13De notre côté, nous nous sommes attachés à respecter les singularités, tout en valorisant les ressources et les savoir-faire de chaque personne, pour les mettre au service du collectif. Par ce travail d’approche sensible, nous sommes parvenus à créer un véritable groupe de travail. Peu à peu, en multipliant les rencontres conviviales, et en nous appuyant sur l’animateur référent du site, dont le rôle a été essentiel dans la construction des relations et le suivi de l’action, nous sommes parvenus à faire éclore un projet collectif. Nous avons construit ensemble et nous avons « accompagné » les créations individuelles. Cela a pris du temps mais les peurs se sont ainsi effacées au profit du désir.
14Partant du constat que l’investissement dans les espaces collectifs de la Maison relais était presque inexistant, nous avons proposé de nous rencontrer dans l’un de ceux-ci en vue de mettre en œuvre le projet, ce dernier s’appuyant sur les capacités et le désir des unes et des autres à créer. Puis, l’idée de réaliser une exposition collective de différents travaux (peinture, vidéo, son, collage…) a pris forme. En partant de ce qui intéresse, motive, captive, interroge, nous avons travaillé à une œuvre plastique collective, jusqu’au moment où les gens se sont eux-mêmes essayés à des travaux plus individuels, tels que : un court film vidéo d’une balade dans le quartier, une recherche auprès des services municipaux concernant l’histoire du lieu, la mise en image d’une recette de cuisine, une installation sonore, etc.
15Nous sommes donc intervenus en accompagnant leur travail tout au long de ce processus créatif. Dans ces réels moments d’échange, chacune a pu donner de soi. Lors d’un atelier d’écriture, chacune a pu laisser émerger des souvenirs personnels, des émotions, des expériences permettant de nourrir le travail et de donner du sens à la démarche créative. Cela a débouché sur une exposition de l’ensemble des travaux individuels et collectifs, inaugurée par un vernissage où les dirigeants et personnels (président, directrice, psychologue…) de la Maison relais, les amies, les partenaires, sont venus partager un moment convivial et découvrir les « œuvres ». Pour La Traversée, cela a été une expérience pleine de sens, traduisant directement notre démarche d’immersion.

Enregistrements fournis:

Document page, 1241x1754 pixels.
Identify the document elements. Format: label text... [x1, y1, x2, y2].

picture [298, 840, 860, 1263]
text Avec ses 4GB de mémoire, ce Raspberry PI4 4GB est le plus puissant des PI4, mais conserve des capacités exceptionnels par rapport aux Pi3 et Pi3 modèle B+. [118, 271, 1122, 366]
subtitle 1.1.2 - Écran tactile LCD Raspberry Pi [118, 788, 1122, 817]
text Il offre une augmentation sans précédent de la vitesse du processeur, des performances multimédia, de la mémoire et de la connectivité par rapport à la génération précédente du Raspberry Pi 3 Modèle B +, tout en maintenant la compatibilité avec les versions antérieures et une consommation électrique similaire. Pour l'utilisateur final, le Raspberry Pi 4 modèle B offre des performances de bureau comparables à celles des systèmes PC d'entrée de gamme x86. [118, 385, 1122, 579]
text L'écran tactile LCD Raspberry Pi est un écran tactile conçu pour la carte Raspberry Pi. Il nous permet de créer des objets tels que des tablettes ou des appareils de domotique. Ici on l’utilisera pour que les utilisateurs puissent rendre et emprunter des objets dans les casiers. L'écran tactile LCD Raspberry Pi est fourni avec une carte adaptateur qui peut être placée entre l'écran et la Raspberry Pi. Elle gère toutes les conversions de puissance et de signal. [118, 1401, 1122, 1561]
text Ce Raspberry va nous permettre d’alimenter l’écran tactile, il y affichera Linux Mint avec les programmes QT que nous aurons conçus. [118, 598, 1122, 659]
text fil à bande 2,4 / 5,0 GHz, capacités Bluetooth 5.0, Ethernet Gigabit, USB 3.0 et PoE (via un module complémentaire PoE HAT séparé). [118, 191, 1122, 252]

Consigne: Poursuivez l'extrait sur le projet artistique mené à la Maison relais, à la suite de sa dernière phrase. Les enregistrements forment un matériau à part, indépendant de l'extrait.

Résultat de l'exercice:
16La question que l’on peut se poser est celle de la continuité : que reste-t-il de cette expérience après notre départ ? Il semblerait qu’il n’y ait eu aucune suite, engendrant de fait un manque, une espèce de déception, de sentiment d’abandon chez les personnes engagées. Ce type d’action trouve là sa limite qui interroge l’engagement réel des structures dans une démarche créative, dans un projet permanent qui préserve le bien-être et l’épanouissement.
Une trilogie : Vivre le Grand-Parc
17Cette action illustre tout particulièrement la méthode de travail de La Traversée, tant du point de vue de sa présence sur le terrain, que de sa relation avec les personnes et les partenaires. Elle caractérise une volonté de mener des travaux collectifs et solidaires qui témoignent d’une pensée forte, d’une réflexion ténue et d’une énergie positive inconditionnelle dont font preuve les femmes et les hommes de la cité. Tout d’abord, deux capitaines, Philippe Pélissier et Michel Grimai, se sont rencontrés au centre social du Grand-Parc en ayant chacun un projet : l’un, celui de tourner un film autour du comment les gens vivent leur quartier, et l’autre un projet autour du corps et de la cité. Un autre équipage, composé des bénévoles et de l’équipe d’animation du centre social, portait également un projet de relooking du centre social par les habitantes du Grand-Parc, avec une équipe de graffeurs. Ces projets se sont petit à petit décloisonnés et ont révélé le désir de faire du commun.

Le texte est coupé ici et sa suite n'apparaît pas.